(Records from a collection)
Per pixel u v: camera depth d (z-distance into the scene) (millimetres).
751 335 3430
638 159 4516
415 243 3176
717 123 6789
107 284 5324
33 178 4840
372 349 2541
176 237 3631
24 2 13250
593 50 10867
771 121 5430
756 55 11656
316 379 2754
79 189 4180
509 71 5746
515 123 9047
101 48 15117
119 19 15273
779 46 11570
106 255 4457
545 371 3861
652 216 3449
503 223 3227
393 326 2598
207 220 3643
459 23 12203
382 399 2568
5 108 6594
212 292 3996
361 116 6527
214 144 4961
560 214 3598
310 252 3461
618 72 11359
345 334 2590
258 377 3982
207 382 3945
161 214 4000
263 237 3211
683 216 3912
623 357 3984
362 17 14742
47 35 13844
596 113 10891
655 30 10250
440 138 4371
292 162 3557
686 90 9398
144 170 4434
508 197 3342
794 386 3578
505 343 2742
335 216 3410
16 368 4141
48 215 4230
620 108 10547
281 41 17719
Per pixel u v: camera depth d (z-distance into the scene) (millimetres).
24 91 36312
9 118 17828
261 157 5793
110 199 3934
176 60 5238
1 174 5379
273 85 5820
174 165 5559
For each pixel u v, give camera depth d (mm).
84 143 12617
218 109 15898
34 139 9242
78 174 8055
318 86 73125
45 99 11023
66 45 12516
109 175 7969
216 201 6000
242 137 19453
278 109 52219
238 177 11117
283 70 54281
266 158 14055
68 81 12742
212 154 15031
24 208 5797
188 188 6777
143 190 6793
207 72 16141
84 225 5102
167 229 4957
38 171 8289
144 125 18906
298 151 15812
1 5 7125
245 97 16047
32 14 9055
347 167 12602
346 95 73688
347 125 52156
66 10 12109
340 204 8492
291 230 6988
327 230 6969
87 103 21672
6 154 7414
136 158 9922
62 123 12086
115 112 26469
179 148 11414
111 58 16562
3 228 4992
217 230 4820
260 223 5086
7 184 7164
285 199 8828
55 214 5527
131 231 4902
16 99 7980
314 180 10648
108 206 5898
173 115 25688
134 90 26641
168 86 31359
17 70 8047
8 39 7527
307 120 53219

> **Exercise**
Restate word for word the lines of the data above, starting at the line containing "361 116 6527" and ending at the line containing "686 90 9398", both included, and nothing more.

> **Answer to this task**
361 116 6527
214 144 4961
560 214 3598
310 252 3461
618 72 11359
345 334 2590
258 377 3982
207 382 3945
161 214 4000
263 237 3211
683 216 3912
623 357 3984
362 17 14742
47 35 13844
596 113 10891
655 30 10250
440 138 4371
292 162 3557
686 90 9398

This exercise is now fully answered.